Por: Iván Mejía Álvarez

Sin disculpas

Hay que ganar, sí o sí. No se puede dejar la clasificación a Rusia para jugársela en el estadio Nacional de Lima. Es este jueves, en el Metropolitano, cuando la selección de Colombia debe ratificar su tiquete ante un equipo paraguayo más urgido de victoria que el mismo seleccionado nacional.

Los números dicen que los dirigidos por Francisco Arce llegan séptimos, con 21 puntos, y que aspiran a ingresar haciendo los seis que les quedan. Después de Colombia recibirán a Venezuela en el Defensores del Chaco. Pretenden 27 y pelear cupo por la vía del repechaje. La tienen durísima, pero no pierden la confianza en que pueden lograrlo.
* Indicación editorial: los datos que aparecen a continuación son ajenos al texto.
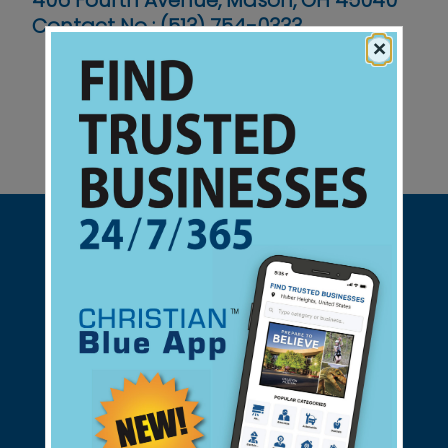
406 Fourth Avenue, Mason, OH 45040
Contact No :
(513) 754-0333
×
Support Christian Businesses - we
found them for you.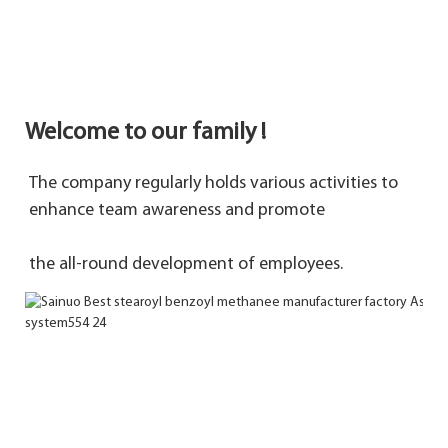
Welcome to our family !
The company regularly holds various activities to 
enhance team awareness and promote 
the 
all-round development of employees.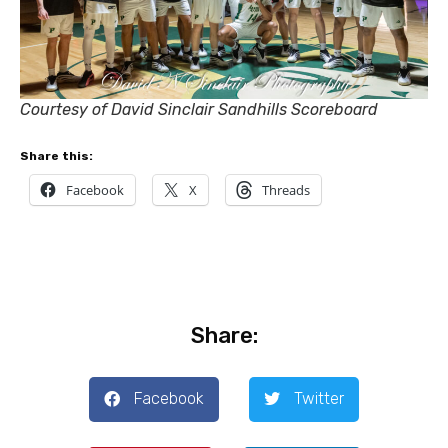
Courtesy of David Sinclair Sandhills Scoreboard
Share this:
Facebook
X
Threads
Share:
Facebook
Twitter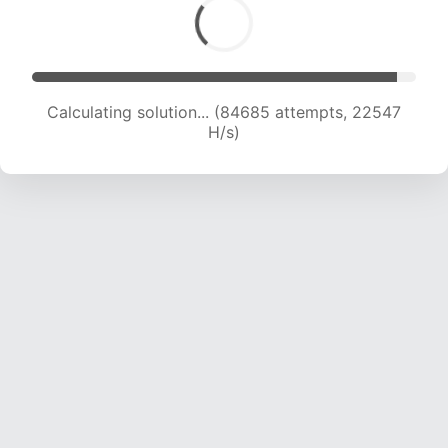
Calculating solution... (84685 attempts, 22547
H/s)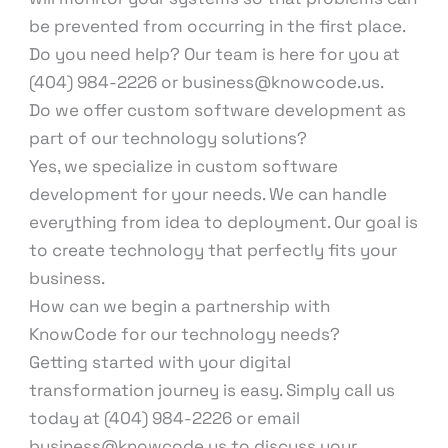
be prevented from occurring in the first place.
Do you need help? Our team is here for you at
(404) 984-2226 or business@knowcode.us.
Do we offer custom software development as
part of our technology solutions?
Yes, we specialize in custom software
development for your needs. We can handle
everything from idea to deployment. Our goal is
to create technology that perfectly fits your
business.
How can we begin a partnership with
KnowCode for our technology needs?
Getting started with your digital
transformation journey is easy. Simply call us
today at (404) 984-2226 or email
business@knowcode.us to discuss your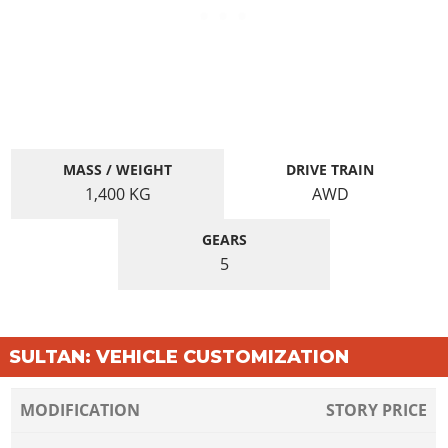
MASS / WEIGHT
DRIVE TRAIN
1,400
KG
AWD
GEARS
5
SULTAN: VEHICLE CUSTOMIZATION
MODIFICATION
STORY PRICE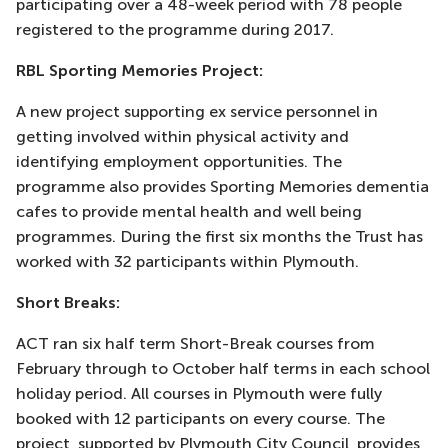
participating over a 48-week period with 78 people
registered to the programme during 2017.
RBL Sporting Memories Project:
A new project supporting ex service personnel in
getting involved within physical activity and
identifying employment opportunities. The
programme also provides Sporting Memories dementia
cafes to provide mental health and well being
programmes. During the first six months the Trust has
worked with 32 participants within Plymouth.
Short Breaks:
ACT ran six half term Short-Break courses from
February through to October half terms in each school
holiday period. All courses in Plymouth were fully
booked with 12 participants on every course. The
project, supported by Plymouth City Council, provides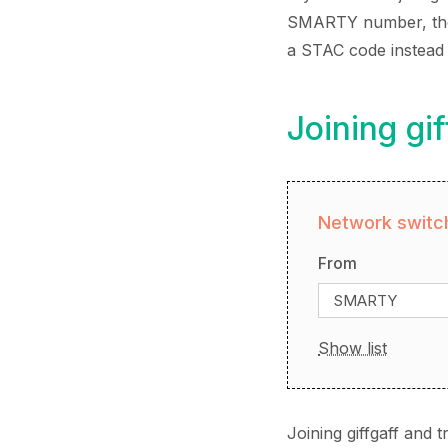
SMARTY number, the p
a STAC code instead
Joining g
Network switch
From
SMARTY
Show list
Joining giffgaff and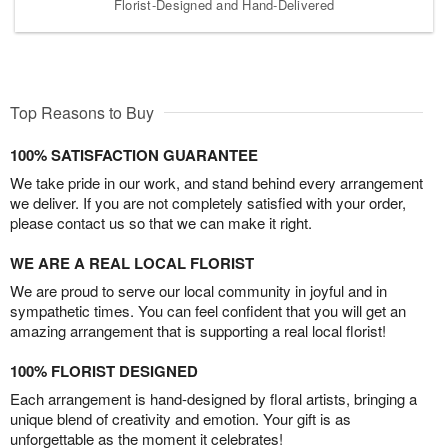
Florist-Designed and Hand-Delivered
Top Reasons to Buy
100% SATISFACTION GUARANTEE
We take pride in our work, and stand behind every arrangement
we deliver. If you are not completely satisfied with your order,
please contact us so that we can make it right.
WE ARE A REAL LOCAL FLORIST
We are proud to serve our local community in joyful and in
sympathetic times. You can feel confident that you will get an
amazing arrangement that is supporting a real local florist!
100% FLORIST DESIGNED
Each arrangement is hand-designed by floral artists, bringing a
unique blend of creativity and emotion. Your gift is as
unforgettable as the moment it celebrates!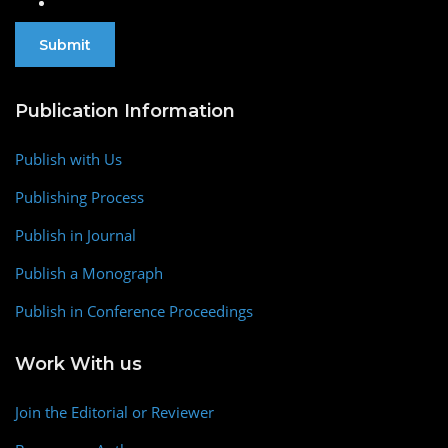
Publication Information
Publish with Us
Publishing Process
Publish in Journal
Publish a Monograph
Publish in Conference Proceedings
Work With us
Join the Editorial or Reviewer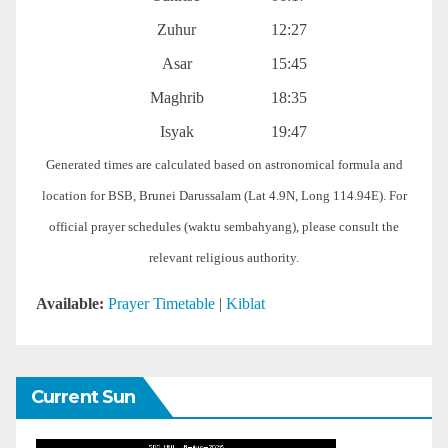
Zuhur
12:27
Asar
15:45
Maghrib
18:35
Isyak
19:47
Generated times are calculated based on astronomical formula and
location for BSB, Brunei Darussalam (Lat 4.9N, Long 114.94E). For
official prayer schedules (waktu sembahyang), please consult the
relevant religious authority.
Available:
Prayer Timetable
|
Kiblat
Current Sun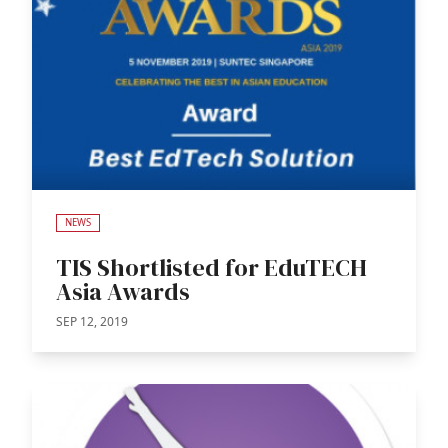
NEWS
TIS Shortlisted for EduTECH
Asia Awards
SEP 12, 2019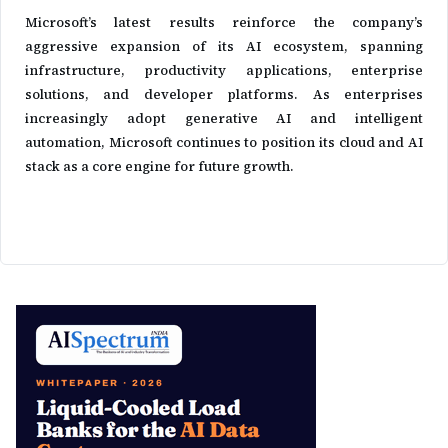
Microsoft’s latest results reinforce the company’s
aggressive expansion of its AI ecosystem, spanning
infrastructure, productivity applications, enterprise
solutions, and developer platforms. As enterprises
increasingly adopt generative AI and intelligent
automation, Microsoft continues to position its cloud and AI
stack as a core engine for future growth.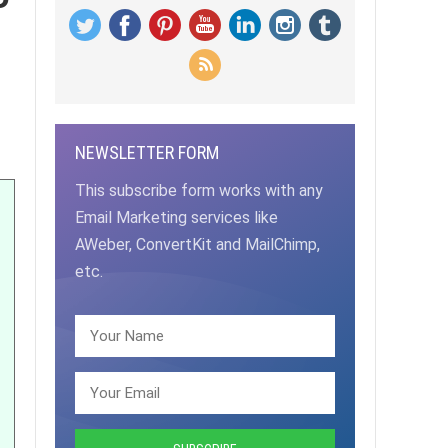
NEWSLETTER FORM
This subscribe form works with any
Email Marketing services like
AWeber, ConvertKit and MailChimp,
etc.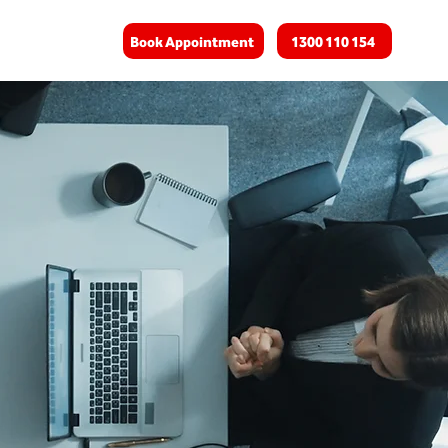
Book Appointment
1300 110 154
No sirve hacer cuentas, ni ponerse matemático, ni inventar extrañas ecuaciones. Colombia debe desplegar su juego, actuar como si este fuera el ultimo partido y ganarlo con inteligencia y con fútbol. Ponerse a la par de los paraguayos en el cuerpo a cuerpo, pelear el partido, lucharlo en vez de jugarlo, puede dar resultados. La clave de Colombia para superar el 4-4-1-1 de Paraguay esta vez no será la excepción. Será necesario engarzar bien los volantes de destrucción con los volantes externos y con James Rodríguez. Esta vez a Pékerman se le ofrece la muy buena alternativa de Mateus Uribe para acompañar a Carlos Sánchez en el medio partiendo del 4-2-3-1 que ya es habitual en el equipo.

Lo más normal, aunque no siempre sea lo mejor, es partir de la formación con Cuadrado-James-Cardona-Falcao. ¿Cómo incrustar a Chará para aprovechar el gran momento del delantero de Júnior? Parece difícil a menos que Cuadrado no esté en plena condición física o Cardona pierda su posición. Poner la pelota en el piso, elaborar tocando, manejar los tiempos y los ritmos del partido, son los imperativos que debe cumplir la selección para superar a Paraguay. Intentar atropellarlos con centros al área para Falcao no parece una buena solución.

Paraguay confía en el contragolpe por las bandas, con cambios posicionales largos y al espacio vacío. Por eso, romper el equilibrio defensivo para aventuras atacantes, tiene que ser medido y con relevos claros. A Brasil se le planteó un juego con defensores y volantes muy juntos en el medio del campo, achicando, adelantando líneas en la recuperación. Pero Brasil es diferente a Paraguay. Los albirrojos no tienen ni su talento ni su fútbol.

Sin disculpas, hay que ganarle a Paraguay.